The below is something I wrote for Cool Accidents, which is another, more reputable blog than my own.
In 1986, Paul Simon released Graceland, arguably the most important album of his career. Sure, Sound of Silence broke Simon & Garfunkel and Bridge Over Troubled Water sold 400 trillion units but Graceland was the record that demonstrated Simon as a musician capable of producing great songs in the absence of Art Garfunkel. Graceland was also famous for the scrutiny that Simon faced by virtue of his collaboration with South African musicians and recording in South Africa. Many believed that Simon had breached the UN imposed cultural boycott of all things Saffer but the UN soon delivered their official ruling that Simon “was a cool-guy and everyone else should just chill hey”.

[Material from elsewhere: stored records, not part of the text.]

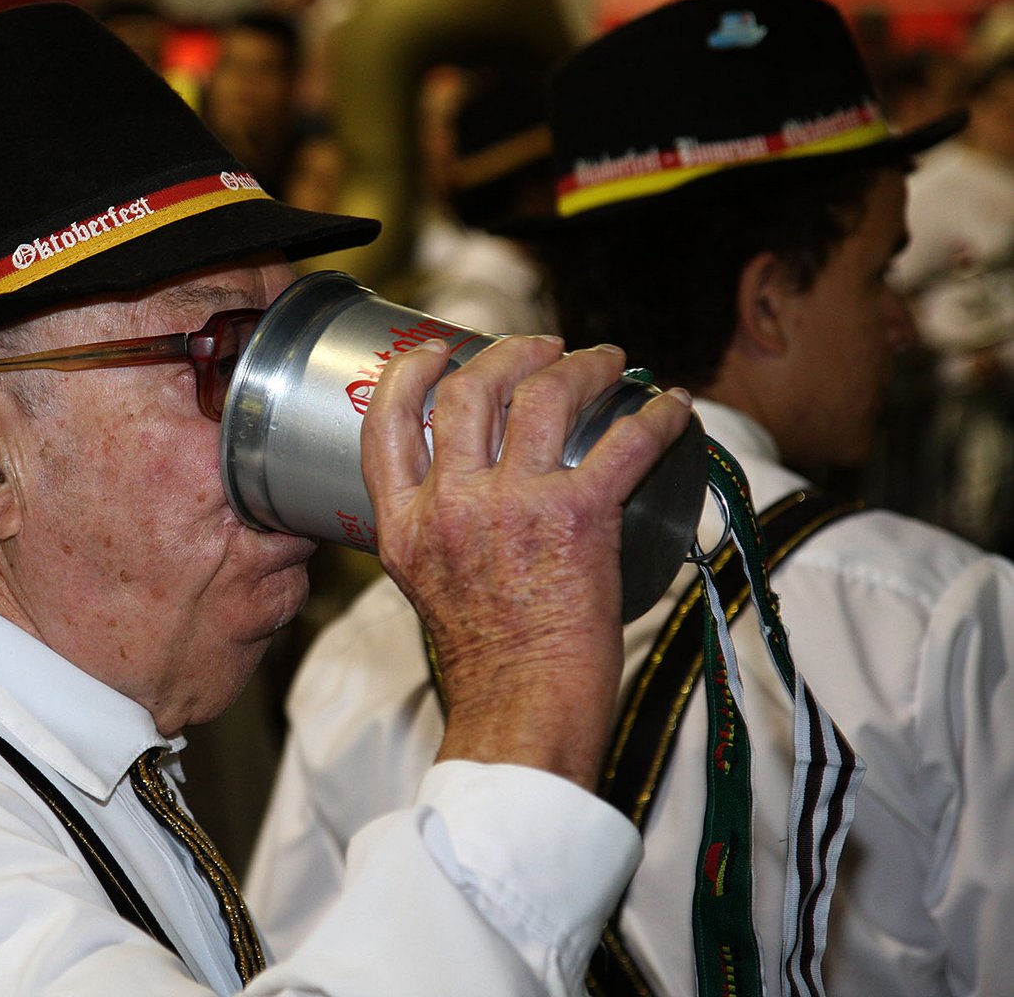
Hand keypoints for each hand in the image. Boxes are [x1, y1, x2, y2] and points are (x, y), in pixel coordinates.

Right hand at [360, 335, 692, 789]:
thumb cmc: (486, 664)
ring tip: (606, 360)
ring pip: (542, 395)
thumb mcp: (426, 585)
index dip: (414, 371)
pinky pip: (622, 444)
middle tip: (545, 348)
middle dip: (512, 353)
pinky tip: (671, 408)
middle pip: (472, 390)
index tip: (441, 350)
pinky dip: (654, 418)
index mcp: (403, 523)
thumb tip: (470, 492)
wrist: (521, 712)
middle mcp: (449, 504)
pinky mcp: (577, 517)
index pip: (389, 421)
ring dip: (581, 366)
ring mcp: (511, 506)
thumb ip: (435, 530)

Graceland won a Grammy for Album Of The Year while the track of the same name won Record Of The Year, and it’s that track that’s the basis for this post. ‘Graceland’ (track, not album) supposedly deals with Simon’s recent divorce and a cathartic roadtrip with his son to Elvis’ Graceland in Tenessee in the wake of the failed marriage. The verses are deep with heavy, downcast lyric (“She comes back to tell me she’s gone. As If I didn’t know that. As if I didn’t know my own bed.”) but the hope in the chorus is so inescapable that one can’t help but see the movement toward Graceland as redeeming pilgrimage. Anyway, speculative wankery aside, the track is unreal. Even if you don’t take the time to listen to the strangely diverse collection of covers below, at least revisit this classic track. Simon called it the best song he has ever written. 2011 is the 25th anniversary of the record so if you don’t already own it, maybe it’s time you took a good long look at yourself and thought about the way you’re living your life. Get it together.